Il s’assit, et tandis qu’Emma déposait devant lui un couvert, son regard aigu se posa sur les jeunes gens qui ne l’avaient pas quitté des yeux. Aussitôt, tous les regards plongèrent vers les assiettes. Mais le visage du pasteur demeura de marbre. Leur réaction n’échappa pas à Teaspoon qui soupira, conscient de l’atmosphère de gêne qui régnait depuis l’entrée de leur hôte. Indifférente à l’étrange attitude de ses protégés, Emma remplit l’assiette du pasteur. Celui-ci joignit les mains, inclina la tête et ferma les yeux. Les jeunes gens échangèrent des regards interrogateurs, un rien insistants. Teaspoon toussa plusieurs fois dans le creux de sa main pour les rappeler à l’ordre. Les murmures se turent aussitôt et les mains se joignirent au-dessus des assiettes, mais les esprits n’étaient pas vraiment au recueillement, à en juger par les regards qu’ils continuaient d’échanger.
Lentement, le Révérend se redressa et ouvrit les yeux. Ses longues mains osseuses se dénouèrent et saisirent ses couverts. Aussitôt, Cody s’empara des siens en lâchant un "C’est pas trop tôt" à peine audible et, penché au-dessus de son assiette, s’appliqua à la vider de son contenu. Tous les regards se tournèrent instantanément vers lui, certains réprobateurs, d’autres amusés. Mais Cody ne s’inquiéta pas du silence de mort qui s’était installé, ni de toute cette attention portée sur lui. Teaspoon se rejeta en arrière en bombant le torse, les deux mains posées à plat sur la table, de chaque côté de son assiette.
"Cody", l’interpella-t-il calmement, l’oeil droit à demi fermé. Le jeune homme s’interrompit et leva les yeux vers lui, le visage toujours au-dessus de son assiette, sa fourchette en suspend. "On doit certainement t’entendre mastiquer jusqu’à Saint-Jo", déclara Teaspoon d’un ton posé, qui se serait voulu réprobateur s’il avait pu. Les cavaliers se retinrent à grand-peine d’éclater de rire, certains plongeant le nez dans leur assiette pour plus de sûreté.
-Ben quoi, j’ai bien le droit de manger, non ? rétorqua le jeune homme, agacé.
-Ouaip, mais t’es pas obligé de t’empiffrer.
-C’est bien la première fois que ça vous dérange, lâcha Cody, vexé.
-Disons que nous, on finit par avoir l’habitude", répondit Hickok en lui décochant un coup de pied dans le tibia.
Il fallut bien ça, les grimaces et les signes de tête en direction du pasteur qu’il lui faisait pour lui faire comprendre. Aussitôt, Cody se redressa et s’essuya la bouche du bout de sa serviette d’un air gêné. Le pasteur le regardait d’un air apparemment impassible, mais qui faisait froid dans le dos.
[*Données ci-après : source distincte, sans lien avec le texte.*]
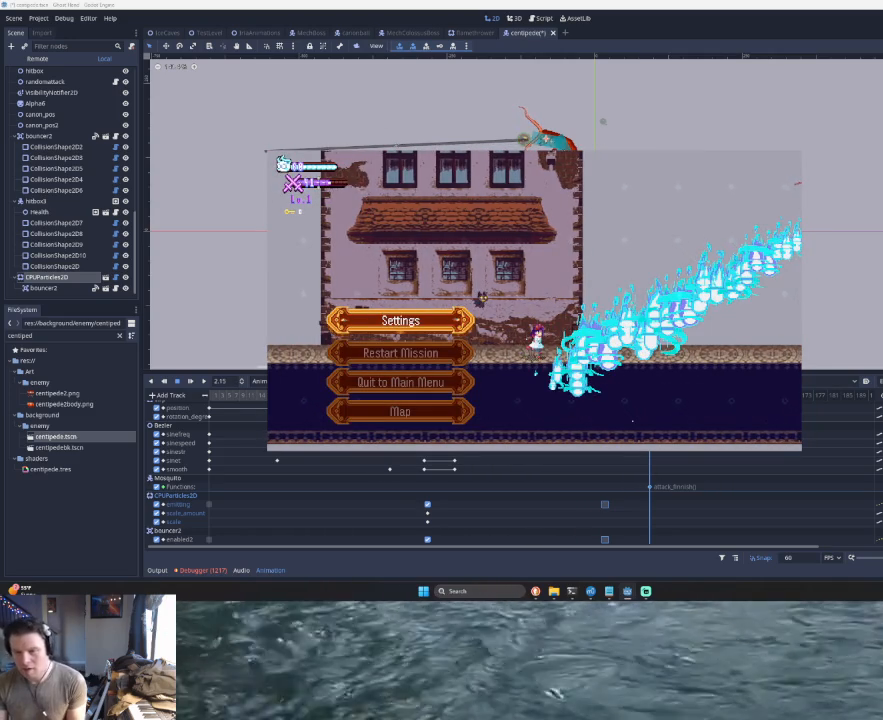
{"buttons": [], "left_stick": "center", "events": []}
"Avez-vous prévu de rester quelques temps à Sweetwater ?" demanda soudain Emma de son plus avenant sourire. Elle espérait, en détournant la conversation, briser l’atmosphère pesante qui était en train de s’installer. Le pasteur délaissa Cody et lui adressa une ébauche de sourire qu’il voulait sans doute bienveillant : "Quelques temps en effet, chère Soeur, répondit-il en adoucissant sa voix. Je viens prendre en main la sauvegarde des âmes de cette ville. Et j’espère avoir la joie de vous voir dimanche prochain à l’église.
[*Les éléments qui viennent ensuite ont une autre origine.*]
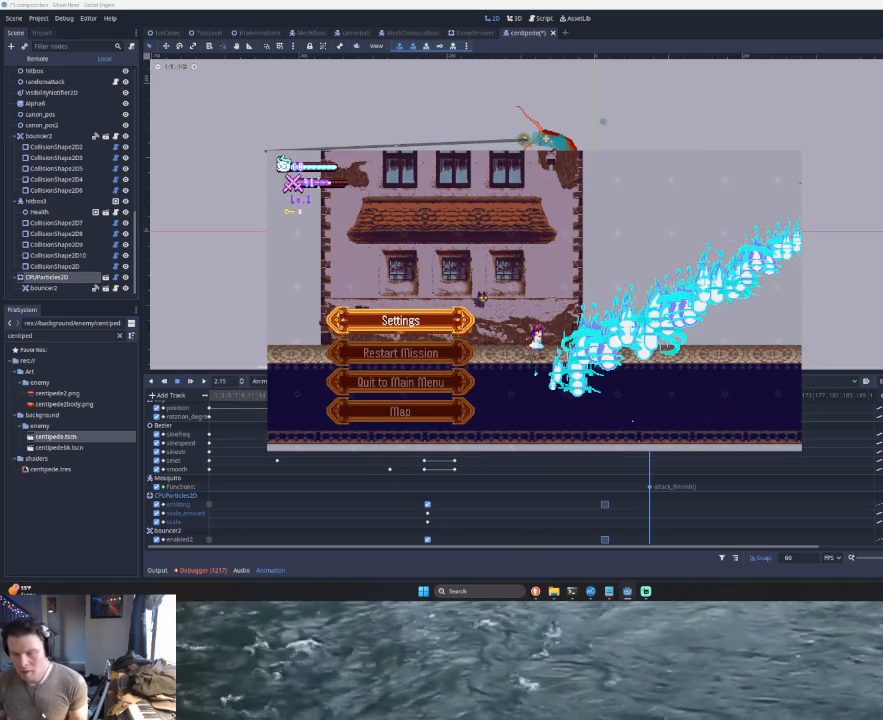
{"buttons": [], "left_stick": "center", "events": [[200, "START", "down"], [400, "START", "up"]]}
-Ce sera une joie pour nous aussi", répondit Emma avec un enthousiasme non dissimulé. Elle fit mine de ne pas entendre les murmures des cavaliers qui recommençaient à échanger des regards inquiets. Cet homme ne leur disait décidément rien de bon.

"On est vraiment obligés de venir ? grommela Cody pour la énième fois, en essayant désespérément de nouer son noeud de cravate.
-Tu sais Cody, répondit Teaspoon de son habituel ton paternaliste, je crois qu’un peu de spiritualité de temps en temps ne peut pas vous faire de mal. L’homme a aussi besoin de ces moments privilégiés de communion avec Dieu. Réfléchir sur le sens de la vie, sur notre rôle parmi les hommes, sur la mission qu’Il nous confie, les obstacles qu’Il met sur notre route pour nous faire grandir et avancer vers Sa lumière.
-En ce qui concerne Cody, Il a intérêt à sacrément multiplier les obstacles s’Il veut en faire quelque chose, ricana Jimmy.
-Tout ça, Teaspoon, c’est des mots, rétorqua l’intéressé en jetant un regard de travers à son ami. Surtout si j’en crois le petit sermon que vous a fait Emma tout à l’heure.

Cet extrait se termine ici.